_Data excerpts_:
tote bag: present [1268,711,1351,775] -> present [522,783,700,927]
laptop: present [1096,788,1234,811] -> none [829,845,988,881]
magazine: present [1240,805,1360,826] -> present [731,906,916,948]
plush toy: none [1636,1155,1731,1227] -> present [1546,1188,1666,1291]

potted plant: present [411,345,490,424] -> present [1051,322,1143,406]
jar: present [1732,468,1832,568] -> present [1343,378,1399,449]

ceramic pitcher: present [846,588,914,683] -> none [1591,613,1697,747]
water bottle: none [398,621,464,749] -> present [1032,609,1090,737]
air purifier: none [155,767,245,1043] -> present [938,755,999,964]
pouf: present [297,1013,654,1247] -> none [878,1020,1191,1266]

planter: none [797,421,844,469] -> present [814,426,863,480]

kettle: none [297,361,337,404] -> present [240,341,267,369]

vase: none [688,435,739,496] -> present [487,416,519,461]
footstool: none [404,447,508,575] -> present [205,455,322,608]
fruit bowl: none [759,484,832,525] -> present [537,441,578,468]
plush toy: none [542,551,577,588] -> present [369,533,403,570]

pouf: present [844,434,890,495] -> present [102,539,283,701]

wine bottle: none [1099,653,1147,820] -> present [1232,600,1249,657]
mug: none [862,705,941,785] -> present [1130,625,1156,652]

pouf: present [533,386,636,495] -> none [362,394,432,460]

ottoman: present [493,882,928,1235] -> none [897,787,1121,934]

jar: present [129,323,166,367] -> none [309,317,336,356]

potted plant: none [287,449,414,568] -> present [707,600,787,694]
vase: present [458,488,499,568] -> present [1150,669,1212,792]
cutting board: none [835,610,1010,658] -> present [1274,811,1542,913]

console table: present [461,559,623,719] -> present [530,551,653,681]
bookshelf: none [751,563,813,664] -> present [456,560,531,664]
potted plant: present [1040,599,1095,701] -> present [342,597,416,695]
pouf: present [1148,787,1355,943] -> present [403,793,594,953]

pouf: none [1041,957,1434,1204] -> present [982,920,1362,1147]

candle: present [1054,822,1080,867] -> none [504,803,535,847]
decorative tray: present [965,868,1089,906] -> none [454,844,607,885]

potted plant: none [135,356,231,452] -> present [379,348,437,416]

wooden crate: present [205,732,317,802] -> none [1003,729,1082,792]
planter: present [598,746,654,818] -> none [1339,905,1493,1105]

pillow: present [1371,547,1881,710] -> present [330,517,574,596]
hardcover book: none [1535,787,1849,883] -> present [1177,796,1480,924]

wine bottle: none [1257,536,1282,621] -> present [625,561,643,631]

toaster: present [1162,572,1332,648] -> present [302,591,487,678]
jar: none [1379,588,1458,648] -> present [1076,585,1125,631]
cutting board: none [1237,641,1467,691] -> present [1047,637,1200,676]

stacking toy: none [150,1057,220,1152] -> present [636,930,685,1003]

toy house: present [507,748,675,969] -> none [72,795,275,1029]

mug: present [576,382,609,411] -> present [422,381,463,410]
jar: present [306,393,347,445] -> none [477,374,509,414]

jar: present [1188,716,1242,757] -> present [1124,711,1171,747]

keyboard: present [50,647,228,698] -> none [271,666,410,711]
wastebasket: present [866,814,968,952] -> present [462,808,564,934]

_Job_: Every record listed above should be reproduced exactly.

_Answer for the task_:
tote bag: present [1268,711,1351,775] -> present [522,783,700,927]
laptop: present [1096,788,1234,811] -> none [829,845,988,881]
magazine: present [1240,805,1360,826] -> present [731,906,916,948]
plush toy: none [1636,1155,1731,1227] -> present [1546,1188,1666,1291]

potted plant: present [411,345,490,424] -> present [1051,322,1143,406]
jar: present [1732,468,1832,568] -> present [1343,378,1399,449]

ceramic pitcher: present [846,588,914,683] -> none [1591,613,1697,747]
water bottle: none [398,621,464,749] -> present [1032,609,1090,737]
air purifier: none [155,767,245,1043] -> present [938,755,999,964]
pouf: present [297,1013,654,1247] -> none [878,1020,1191,1266]

planter: none [797,421,844,469] -> present [814,426,863,480]

kettle: none [297,361,337,404] -> present [240,341,267,369]

vase: none [688,435,739,496] -> present [487,416,519,461]
footstool: none [404,447,508,575] -> present [205,455,322,608]
fruit bowl: none [759,484,832,525] -> present [537,441,578,468]
plush toy: none [542,551,577,588] -> present [369,533,403,570]

pouf: present [844,434,890,495] -> present [102,539,283,701]

wine bottle: none [1099,653,1147,820] -> present [1232,600,1249,657]
mug: none [862,705,941,785] -> present [1130,625,1156,652]

pouf: present [533,386,636,495] -> none [362,394,432,460]

ottoman: present [493,882,928,1235] -> none [897,787,1121,934]

jar: present [129,323,166,367] -> none [309,317,336,356]

potted plant: none [287,449,414,568] -> present [707,600,787,694]
vase: present [458,488,499,568] -> present [1150,669,1212,792]
cutting board: none [835,610,1010,658] -> present [1274,811,1542,913]

console table: present [461,559,623,719] -> present [530,551,653,681]
bookshelf: none [751,563,813,664] -> present [456,560,531,664]
potted plant: present [1040,599,1095,701] -> present [342,597,416,695]
pouf: present [1148,787,1355,943] -> present [403,793,594,953]

pouf: none [1041,957,1434,1204] -> present [982,920,1362,1147]

candle: present [1054,822,1080,867] -> none [504,803,535,847]
decorative tray: present [965,868,1089,906] -> none [454,844,607,885]

potted plant: none [135,356,231,452] -> present [379,348,437,416]

wooden crate: present [205,732,317,802] -> none [1003,729,1082,792]
planter: present [598,746,654,818] -> none [1339,905,1493,1105]

pillow: present [1371,547,1881,710] -> present [330,517,574,596]
hardcover book: none [1535,787,1849,883] -> present [1177,796,1480,924]

wine bottle: none [1257,536,1282,621] -> present [625,561,643,631]

toaster: present [1162,572,1332,648] -> present [302,591,487,678]
jar: none [1379,588,1458,648] -> present [1076,585,1125,631]
cutting board: none [1237,641,1467,691] -> present [1047,637,1200,676]

stacking toy: none [150,1057,220,1152] -> present [636,930,685,1003]

toy house: present [507,748,675,969] -> none [72,795,275,1029]

mug: present [576,382,609,411] -> present [422,381,463,410]
jar: present [306,393,347,445] -> none [477,374,509,414]

jar: present [1188,716,1242,757] -> present [1124,711,1171,747]

keyboard: present [50,647,228,698] -> none [271,666,410,711]
wastebasket: present [866,814,968,952] -> present [462,808,564,934]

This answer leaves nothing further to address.